苫小牧福音教会 水草牧師のメモ

聖書というメガネで、神が造られた世界と人間とその歴史を見てみたら、という意識で書いたメモです。

シフラとプア

 やがて、ヨセフのことを知らない新しい王がエジプトに起こった。彼は民に言った。「見よ。イスラエルの民はわれわれよりも多く、また強い。さあ、彼らを賢く取り扱おう。彼らが多くなり、いざ戦いというときに敵側についてわれわれと戦い、この地から出て行くことがないように。」
 そこで、彼らを重い労役で苦しめようと、彼らの上に役務の監督を任命した。また、ファラオのために倉庫の町ピトムとラメセスを建てた。しかし、苦しめれば苦しめるほど、この民はますます増え広がったので、人々はイスラエルの子らに恐怖を抱くようになった。それでエジプト人は、イスラエルの子らに過酷な労働を課し、漆喰やれんが作りの激しい労働や、畑のあらゆる労働など、彼らに課す過酷なすべての労働で、彼らの生活を苦しいものにした。
 また、エジプトの王は、ヘブル人の助産婦たちに命じた。一人の名はシフラ、もう一人の名はプアであった。彼は言った。「ヘブル人の女の出産を助けるとき、産み台の上を見て、もし男の子なら、殺さなければならない。女の子なら、生かしておけ。」しかし、助産婦たちは神を恐れ、エジプトの王が命じたとおりにはしないで、男の子を生かしておいた。そこで、エジプトの王はその助産婦たちを呼んで言った。「なぜこのようなことをして、男の子を生かしておいたのか。」助産婦たちはファラオに答えた。

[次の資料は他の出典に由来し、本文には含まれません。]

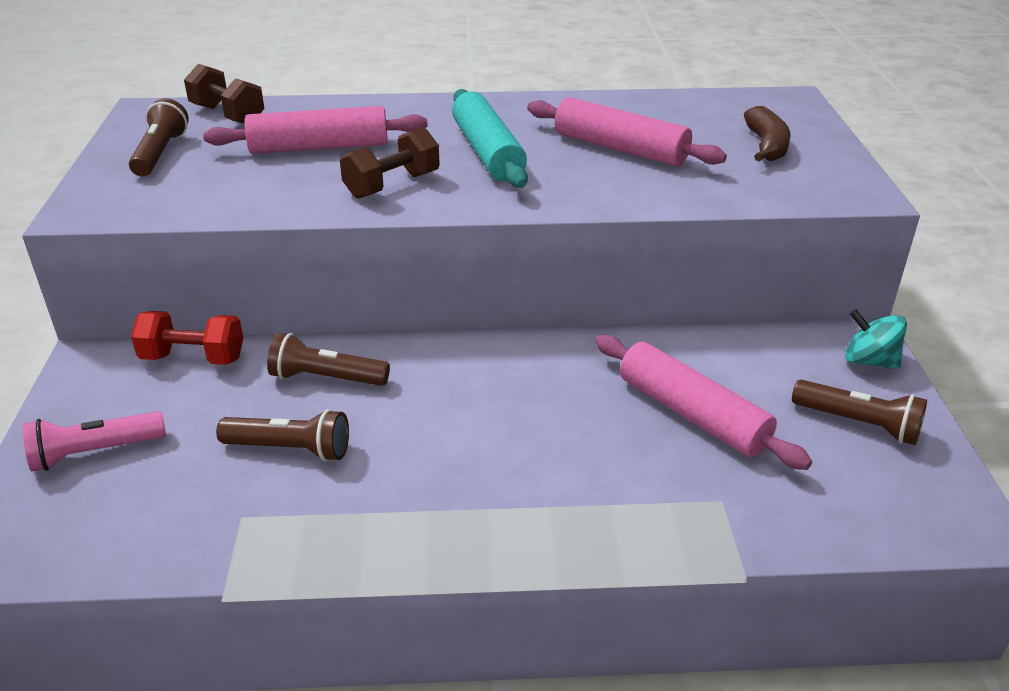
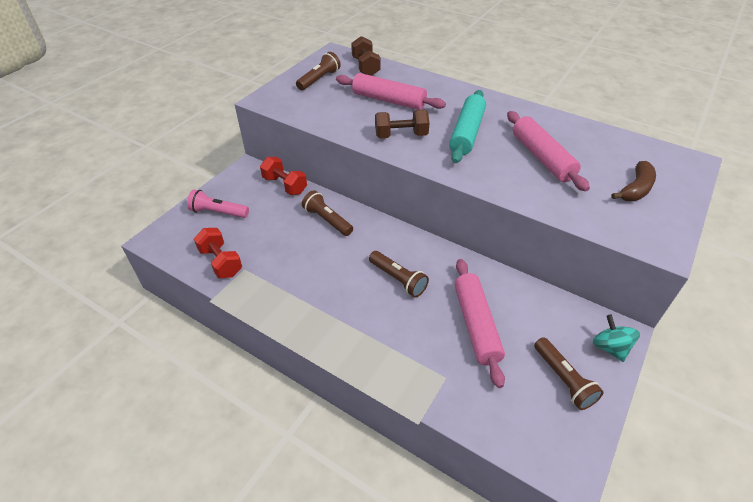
camera: 35 degrees right, 10 degrees up
brown flashlight [216,409,349,461] -> brown flashlight moved to [369,251,429,298]
none -> red dumbbell [194,228,242,278]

「ヘブル人の女はエジプト人の女とは違います。彼女たちは元気で、助産婦が行く前に産んでしまうのです。」

 神はこの助産婦たちに良くしてくださった。そのため、この民は増えて非常に強くなった。助産婦たちは神を恐れたので、神は彼女たちの家を栄えさせた。

出エジプト1:8-21)

 ヨセフが宰相を務めたセム民族の征服王朝が倒れ、エジプト土着のハム系の民族主義的な新王国時代になったという歴史的背景があるようです。ファラオは前王朝ゆかりのセム系のイスラエルを警戒し、彼らを弾圧する政策をとります。すなわち苦役を重くしたのです。しかし、種を維持することが危機に瀕すると、その生物は必死になって子孫を残そうとするという生物学的な法則のせいでしょうか。イスラエルはますます増えました。

 そこで、ファラオは生まれてくる男児は皆殺しにせよと助産婦たちに命じました。ところが、助産婦たちは大胆にも王命に背いて、男児たちを生かしておきました。なんという勇気でしょう。「助産婦たちは神を畏れ」ていたからです。

 助産婦たちが神を畏れたので、モーセはこの世に生を享け、神のご計画が前進しました。印象深いことに、聖書記者はファラオの名は伏して、名もなき助産婦たちの名シフラとプアを聖書に記念することをよしとされたことです。主を畏れるあなたの名も、主に覚えられています。